Aim of the exercise:
Lines with "solid" in the records below: say how many there are, and add nothing.

Data section:
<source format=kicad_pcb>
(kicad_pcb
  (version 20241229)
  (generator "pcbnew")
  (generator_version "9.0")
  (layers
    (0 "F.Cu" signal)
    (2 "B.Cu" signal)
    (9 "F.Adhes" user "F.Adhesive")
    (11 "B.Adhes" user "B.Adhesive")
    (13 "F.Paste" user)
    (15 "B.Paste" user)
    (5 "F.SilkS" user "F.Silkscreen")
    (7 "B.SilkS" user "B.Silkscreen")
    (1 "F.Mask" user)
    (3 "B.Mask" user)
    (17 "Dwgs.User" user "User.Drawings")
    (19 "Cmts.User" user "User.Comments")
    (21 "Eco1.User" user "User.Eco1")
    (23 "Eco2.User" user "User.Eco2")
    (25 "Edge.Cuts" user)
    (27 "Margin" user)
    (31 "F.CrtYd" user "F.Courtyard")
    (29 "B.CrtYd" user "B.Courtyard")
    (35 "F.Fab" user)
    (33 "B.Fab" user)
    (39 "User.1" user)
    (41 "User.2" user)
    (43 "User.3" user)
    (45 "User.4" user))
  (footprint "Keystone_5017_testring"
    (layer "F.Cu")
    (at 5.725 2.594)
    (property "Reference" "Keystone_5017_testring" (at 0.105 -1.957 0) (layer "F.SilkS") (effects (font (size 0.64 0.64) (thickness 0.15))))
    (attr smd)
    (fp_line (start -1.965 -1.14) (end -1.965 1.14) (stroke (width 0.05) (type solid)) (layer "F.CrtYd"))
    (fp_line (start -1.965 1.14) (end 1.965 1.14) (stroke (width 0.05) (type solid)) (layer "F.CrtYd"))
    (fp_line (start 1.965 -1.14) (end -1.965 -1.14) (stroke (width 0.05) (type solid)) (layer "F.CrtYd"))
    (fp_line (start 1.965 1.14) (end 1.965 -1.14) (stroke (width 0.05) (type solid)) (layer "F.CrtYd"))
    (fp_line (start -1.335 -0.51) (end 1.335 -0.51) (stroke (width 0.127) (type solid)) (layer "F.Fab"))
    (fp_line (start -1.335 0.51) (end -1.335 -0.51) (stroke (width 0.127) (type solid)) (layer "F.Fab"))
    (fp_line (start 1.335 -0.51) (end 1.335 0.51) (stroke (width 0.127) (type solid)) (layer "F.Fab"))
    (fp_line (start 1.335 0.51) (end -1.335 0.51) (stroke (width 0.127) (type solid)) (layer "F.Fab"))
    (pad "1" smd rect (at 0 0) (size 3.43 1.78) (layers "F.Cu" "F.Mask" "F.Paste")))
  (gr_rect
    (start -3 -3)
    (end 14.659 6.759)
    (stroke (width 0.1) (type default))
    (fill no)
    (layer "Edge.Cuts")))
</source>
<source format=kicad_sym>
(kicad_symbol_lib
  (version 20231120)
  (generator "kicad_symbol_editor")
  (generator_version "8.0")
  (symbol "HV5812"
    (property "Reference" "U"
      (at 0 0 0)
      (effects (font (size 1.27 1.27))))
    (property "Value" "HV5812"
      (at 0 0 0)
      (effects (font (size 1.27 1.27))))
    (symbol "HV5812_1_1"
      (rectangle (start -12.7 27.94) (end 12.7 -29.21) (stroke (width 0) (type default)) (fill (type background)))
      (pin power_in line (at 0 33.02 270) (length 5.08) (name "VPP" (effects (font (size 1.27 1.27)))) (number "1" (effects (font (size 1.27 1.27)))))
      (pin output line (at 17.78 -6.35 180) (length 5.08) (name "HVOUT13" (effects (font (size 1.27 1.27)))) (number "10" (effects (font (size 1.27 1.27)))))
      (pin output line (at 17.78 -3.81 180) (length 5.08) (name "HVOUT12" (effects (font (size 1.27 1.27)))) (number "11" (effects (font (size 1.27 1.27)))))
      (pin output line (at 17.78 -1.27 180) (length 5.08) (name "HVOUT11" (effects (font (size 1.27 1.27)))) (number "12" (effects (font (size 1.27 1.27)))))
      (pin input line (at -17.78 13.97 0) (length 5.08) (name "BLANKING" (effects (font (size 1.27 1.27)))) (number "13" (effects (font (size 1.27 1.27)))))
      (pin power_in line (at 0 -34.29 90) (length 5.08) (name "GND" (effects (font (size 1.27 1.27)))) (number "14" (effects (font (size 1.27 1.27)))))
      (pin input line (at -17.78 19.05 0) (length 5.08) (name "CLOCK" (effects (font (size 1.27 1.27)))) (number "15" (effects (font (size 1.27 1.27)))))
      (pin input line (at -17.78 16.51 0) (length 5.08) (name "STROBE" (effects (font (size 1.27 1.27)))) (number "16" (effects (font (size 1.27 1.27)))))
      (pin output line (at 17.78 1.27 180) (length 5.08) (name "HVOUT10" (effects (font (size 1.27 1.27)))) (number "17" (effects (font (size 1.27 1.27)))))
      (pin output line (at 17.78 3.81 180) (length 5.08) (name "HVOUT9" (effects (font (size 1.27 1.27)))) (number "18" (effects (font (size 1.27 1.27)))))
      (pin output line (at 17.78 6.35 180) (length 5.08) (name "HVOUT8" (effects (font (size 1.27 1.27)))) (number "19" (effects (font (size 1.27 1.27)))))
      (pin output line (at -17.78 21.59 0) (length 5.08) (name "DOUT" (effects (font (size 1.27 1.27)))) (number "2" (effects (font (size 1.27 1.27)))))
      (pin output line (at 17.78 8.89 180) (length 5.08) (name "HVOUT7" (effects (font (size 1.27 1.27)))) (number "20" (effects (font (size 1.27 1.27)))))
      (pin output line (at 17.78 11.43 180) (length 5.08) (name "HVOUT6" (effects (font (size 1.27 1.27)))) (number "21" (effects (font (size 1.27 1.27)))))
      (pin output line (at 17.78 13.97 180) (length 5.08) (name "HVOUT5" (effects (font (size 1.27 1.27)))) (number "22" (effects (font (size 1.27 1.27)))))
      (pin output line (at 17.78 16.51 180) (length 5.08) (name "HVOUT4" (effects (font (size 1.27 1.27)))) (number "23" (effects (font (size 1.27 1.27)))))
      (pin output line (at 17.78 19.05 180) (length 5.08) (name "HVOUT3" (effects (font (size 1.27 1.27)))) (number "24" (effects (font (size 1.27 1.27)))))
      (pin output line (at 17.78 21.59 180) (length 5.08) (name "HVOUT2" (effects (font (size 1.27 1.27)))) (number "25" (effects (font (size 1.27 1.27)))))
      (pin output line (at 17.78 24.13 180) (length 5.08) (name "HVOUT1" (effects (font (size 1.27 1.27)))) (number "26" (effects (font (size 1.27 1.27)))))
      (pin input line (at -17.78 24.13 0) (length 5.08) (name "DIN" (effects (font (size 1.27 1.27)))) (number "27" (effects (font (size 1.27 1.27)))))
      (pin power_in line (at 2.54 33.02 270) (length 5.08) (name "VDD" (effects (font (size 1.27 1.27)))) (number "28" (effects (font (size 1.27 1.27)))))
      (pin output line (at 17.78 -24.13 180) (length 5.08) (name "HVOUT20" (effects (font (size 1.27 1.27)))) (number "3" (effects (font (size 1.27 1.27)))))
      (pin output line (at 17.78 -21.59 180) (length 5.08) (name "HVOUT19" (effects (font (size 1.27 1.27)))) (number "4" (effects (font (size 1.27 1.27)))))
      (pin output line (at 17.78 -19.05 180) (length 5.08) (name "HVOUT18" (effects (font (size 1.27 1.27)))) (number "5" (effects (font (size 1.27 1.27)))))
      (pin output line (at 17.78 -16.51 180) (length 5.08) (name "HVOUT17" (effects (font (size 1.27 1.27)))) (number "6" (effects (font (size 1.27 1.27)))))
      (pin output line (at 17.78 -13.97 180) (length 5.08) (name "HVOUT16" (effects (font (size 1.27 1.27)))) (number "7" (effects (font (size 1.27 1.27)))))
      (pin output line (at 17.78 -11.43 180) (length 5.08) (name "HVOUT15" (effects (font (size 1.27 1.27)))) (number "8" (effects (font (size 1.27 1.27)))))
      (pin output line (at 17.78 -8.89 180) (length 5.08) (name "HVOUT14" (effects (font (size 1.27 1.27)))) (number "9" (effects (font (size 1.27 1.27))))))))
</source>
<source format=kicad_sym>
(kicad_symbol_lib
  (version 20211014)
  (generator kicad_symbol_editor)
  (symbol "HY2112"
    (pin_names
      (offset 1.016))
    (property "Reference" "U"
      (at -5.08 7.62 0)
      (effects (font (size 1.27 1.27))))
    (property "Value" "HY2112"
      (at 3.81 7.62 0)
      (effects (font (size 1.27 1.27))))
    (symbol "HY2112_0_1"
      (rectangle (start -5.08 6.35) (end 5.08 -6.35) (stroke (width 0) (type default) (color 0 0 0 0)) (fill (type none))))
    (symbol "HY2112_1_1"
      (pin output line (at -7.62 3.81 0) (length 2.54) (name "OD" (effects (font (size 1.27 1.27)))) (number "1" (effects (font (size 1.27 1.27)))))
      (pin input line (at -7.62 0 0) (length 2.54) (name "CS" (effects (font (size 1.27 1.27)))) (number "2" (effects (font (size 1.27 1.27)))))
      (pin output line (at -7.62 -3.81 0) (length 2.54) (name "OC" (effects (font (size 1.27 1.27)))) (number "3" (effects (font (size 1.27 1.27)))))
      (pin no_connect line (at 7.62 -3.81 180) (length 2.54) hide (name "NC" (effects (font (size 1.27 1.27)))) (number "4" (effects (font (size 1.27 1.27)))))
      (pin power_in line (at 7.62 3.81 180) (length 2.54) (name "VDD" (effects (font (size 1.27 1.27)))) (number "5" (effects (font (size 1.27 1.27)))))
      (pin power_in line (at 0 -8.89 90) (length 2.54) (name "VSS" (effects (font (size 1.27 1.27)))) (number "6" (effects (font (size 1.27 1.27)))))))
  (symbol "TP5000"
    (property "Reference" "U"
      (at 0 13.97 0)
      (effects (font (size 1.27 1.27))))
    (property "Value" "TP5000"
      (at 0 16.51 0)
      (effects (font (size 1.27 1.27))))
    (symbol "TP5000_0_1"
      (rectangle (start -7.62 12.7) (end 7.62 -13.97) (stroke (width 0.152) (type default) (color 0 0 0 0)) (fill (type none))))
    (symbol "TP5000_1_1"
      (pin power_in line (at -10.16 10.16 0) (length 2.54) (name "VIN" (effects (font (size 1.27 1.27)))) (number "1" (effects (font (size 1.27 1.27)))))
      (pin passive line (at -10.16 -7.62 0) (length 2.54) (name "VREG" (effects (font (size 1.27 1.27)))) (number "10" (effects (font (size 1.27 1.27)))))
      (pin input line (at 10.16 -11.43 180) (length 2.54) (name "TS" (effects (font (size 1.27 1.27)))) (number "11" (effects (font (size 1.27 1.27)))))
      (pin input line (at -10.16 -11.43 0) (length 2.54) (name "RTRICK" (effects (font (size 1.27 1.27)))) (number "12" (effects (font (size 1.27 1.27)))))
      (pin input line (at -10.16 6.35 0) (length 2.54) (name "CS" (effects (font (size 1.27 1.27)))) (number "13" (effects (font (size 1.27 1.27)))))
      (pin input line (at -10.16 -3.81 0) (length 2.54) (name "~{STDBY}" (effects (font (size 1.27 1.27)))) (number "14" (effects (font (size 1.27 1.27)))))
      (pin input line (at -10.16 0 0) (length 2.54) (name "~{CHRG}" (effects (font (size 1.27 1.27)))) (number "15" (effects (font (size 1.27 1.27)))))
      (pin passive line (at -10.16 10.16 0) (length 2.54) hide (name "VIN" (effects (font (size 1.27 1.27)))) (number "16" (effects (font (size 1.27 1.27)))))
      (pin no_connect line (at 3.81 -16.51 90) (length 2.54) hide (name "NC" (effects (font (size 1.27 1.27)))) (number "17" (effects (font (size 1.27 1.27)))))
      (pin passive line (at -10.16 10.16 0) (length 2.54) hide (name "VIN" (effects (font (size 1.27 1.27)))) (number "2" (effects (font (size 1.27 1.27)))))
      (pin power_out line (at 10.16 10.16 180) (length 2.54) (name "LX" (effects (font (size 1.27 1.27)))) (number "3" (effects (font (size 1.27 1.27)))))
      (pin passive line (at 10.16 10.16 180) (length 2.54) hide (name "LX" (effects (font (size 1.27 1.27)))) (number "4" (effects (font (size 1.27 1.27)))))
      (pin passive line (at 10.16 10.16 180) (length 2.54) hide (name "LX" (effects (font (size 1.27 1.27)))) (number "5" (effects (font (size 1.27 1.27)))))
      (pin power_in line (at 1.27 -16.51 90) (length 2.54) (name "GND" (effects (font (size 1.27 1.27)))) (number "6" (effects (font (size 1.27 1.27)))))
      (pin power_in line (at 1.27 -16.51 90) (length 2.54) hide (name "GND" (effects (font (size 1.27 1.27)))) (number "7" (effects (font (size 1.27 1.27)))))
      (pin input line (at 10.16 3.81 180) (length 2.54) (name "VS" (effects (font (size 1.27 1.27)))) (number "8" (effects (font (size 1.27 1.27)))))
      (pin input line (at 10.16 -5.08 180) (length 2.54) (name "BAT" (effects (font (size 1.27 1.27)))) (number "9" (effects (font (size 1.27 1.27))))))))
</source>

Solved problem:
8